Of all of the vaccinations administered every year, the flu vaccine is the only one that has to be given annually — this is because there are so many different sub-strains within strains A, B, and C that coming up with one that targets what will most likely be the most virulent is a painstaking, continual process.
The ultimate goal is to develop a universal vaccine, one that is either given only once in a lifetime, or once with a series of boosters, like the DPT and MMR vaccines.
But, personally, I’m not complaining, especially since past methods to rid the population of influenza have been creepy to downright terrifying.
During the throes of the 1918 flu pandemic, physicians tried various unorthodox methods of treating the illness — health officials didn’t realize it was a viral borne illness until the 1930s. So they tried “blood letting” — which means they literally tried to force the illness to bleed out of the patient’s system. Didn’t work.
Some resorted to hydrogen peroxide IVs, which did nothing to assuage the ferocity of the illness and caused fatalities.
One doctor came up with a “cocktail” injection containing blister fluid, caffeine, strychnine and morphine; still others tried injecting the typhoid vaccine into their patients. The latter method actually stimulates immune reaction and likely contributed to even faster patient demise.

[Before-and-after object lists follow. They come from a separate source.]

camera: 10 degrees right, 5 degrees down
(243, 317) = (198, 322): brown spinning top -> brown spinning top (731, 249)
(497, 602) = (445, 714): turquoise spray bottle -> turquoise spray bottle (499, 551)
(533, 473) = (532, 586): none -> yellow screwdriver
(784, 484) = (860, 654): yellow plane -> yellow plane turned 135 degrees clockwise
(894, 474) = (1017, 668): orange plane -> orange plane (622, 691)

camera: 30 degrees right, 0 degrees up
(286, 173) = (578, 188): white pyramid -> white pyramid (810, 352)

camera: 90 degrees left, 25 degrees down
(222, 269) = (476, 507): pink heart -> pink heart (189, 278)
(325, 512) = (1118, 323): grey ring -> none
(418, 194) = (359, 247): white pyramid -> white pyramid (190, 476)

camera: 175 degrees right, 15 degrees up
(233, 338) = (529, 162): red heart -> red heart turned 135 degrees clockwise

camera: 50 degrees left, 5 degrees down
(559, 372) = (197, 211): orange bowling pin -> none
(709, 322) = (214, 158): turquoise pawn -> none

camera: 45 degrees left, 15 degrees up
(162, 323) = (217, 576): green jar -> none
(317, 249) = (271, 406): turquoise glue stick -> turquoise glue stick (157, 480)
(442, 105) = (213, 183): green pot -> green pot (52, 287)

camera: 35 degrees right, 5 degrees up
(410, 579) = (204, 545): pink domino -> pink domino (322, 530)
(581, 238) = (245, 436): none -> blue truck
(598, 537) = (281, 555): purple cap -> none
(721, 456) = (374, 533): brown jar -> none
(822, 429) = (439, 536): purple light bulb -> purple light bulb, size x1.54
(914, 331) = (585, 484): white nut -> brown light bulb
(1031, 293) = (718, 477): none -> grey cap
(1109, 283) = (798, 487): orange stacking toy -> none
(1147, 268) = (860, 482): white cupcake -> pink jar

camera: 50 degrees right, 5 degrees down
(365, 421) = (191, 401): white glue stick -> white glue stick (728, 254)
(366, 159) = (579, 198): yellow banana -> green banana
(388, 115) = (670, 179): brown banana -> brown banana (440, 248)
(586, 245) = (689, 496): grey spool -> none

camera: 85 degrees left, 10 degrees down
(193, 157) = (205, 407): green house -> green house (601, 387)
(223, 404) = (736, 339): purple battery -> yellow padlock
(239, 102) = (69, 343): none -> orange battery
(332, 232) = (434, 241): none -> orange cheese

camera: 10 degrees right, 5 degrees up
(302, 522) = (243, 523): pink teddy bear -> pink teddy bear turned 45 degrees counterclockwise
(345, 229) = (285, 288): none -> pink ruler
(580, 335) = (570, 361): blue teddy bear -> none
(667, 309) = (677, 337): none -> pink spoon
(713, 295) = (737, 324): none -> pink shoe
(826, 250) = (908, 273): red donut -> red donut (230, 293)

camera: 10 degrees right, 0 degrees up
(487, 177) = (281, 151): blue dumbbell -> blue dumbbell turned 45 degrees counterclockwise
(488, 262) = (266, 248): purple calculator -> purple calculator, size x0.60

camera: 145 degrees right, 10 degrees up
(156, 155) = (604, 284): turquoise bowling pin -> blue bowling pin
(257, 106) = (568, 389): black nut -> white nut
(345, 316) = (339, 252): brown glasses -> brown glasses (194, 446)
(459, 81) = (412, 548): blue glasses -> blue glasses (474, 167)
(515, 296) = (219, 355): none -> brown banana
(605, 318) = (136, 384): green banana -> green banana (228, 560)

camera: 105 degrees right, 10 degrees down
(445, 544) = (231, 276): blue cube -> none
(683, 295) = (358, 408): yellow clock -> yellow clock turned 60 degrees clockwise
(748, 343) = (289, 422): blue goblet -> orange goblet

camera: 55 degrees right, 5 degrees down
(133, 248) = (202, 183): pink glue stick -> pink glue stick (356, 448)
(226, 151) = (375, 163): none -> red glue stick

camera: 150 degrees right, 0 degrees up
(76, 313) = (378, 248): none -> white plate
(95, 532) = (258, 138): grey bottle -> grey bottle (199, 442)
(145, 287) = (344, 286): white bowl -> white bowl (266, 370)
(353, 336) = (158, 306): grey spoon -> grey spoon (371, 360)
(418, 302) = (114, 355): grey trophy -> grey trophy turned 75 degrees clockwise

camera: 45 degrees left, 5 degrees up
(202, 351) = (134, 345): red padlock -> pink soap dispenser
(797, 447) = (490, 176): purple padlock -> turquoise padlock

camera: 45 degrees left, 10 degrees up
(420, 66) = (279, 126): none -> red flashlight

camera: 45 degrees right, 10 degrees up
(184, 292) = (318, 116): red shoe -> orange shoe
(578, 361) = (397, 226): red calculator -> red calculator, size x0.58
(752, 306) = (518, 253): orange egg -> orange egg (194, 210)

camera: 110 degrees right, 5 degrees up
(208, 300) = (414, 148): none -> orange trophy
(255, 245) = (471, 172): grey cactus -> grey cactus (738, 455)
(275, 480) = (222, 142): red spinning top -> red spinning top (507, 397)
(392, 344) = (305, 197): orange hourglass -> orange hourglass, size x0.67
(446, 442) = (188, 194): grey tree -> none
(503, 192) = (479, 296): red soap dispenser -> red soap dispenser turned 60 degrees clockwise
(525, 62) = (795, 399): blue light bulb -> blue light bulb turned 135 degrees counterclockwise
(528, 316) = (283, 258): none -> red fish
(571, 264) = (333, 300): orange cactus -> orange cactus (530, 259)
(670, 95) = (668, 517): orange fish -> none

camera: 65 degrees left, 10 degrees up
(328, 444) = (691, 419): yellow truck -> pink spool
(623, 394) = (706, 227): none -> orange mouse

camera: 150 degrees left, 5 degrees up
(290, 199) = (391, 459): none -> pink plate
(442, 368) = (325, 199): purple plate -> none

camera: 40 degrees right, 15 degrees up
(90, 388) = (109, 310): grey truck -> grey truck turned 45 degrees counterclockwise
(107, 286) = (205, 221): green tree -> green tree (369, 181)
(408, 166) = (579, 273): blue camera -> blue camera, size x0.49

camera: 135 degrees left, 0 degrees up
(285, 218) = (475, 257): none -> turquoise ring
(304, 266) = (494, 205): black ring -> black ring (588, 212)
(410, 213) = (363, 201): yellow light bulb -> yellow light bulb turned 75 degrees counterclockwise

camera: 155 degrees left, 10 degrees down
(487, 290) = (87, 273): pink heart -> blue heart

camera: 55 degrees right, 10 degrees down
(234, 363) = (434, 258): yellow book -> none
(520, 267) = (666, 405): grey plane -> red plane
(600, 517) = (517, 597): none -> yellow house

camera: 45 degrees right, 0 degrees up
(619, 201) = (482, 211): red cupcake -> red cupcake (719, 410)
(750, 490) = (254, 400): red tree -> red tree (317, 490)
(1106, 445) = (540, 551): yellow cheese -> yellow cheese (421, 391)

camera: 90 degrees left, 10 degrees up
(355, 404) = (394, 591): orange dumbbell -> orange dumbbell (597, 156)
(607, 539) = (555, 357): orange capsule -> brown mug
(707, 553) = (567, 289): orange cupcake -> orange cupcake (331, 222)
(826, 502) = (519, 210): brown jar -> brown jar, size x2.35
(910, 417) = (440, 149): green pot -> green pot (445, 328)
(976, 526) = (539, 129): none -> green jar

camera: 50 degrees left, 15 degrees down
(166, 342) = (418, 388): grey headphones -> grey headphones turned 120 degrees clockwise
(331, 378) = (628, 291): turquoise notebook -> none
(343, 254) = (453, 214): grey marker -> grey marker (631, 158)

Then, doctors came up with what was actually the first crude form of the flu vaccine: the blood transfusion. They transferred the blood of a recovered patient, which contained antibodies to fight the virus, into that of a patient still ailing, and recovery rates improved.
World War I exacerbated the worldwide spread of the flu; after discovering that the flu was viral borne, the US Military created the first influenza vaccine. This kept the disease contained during World War II.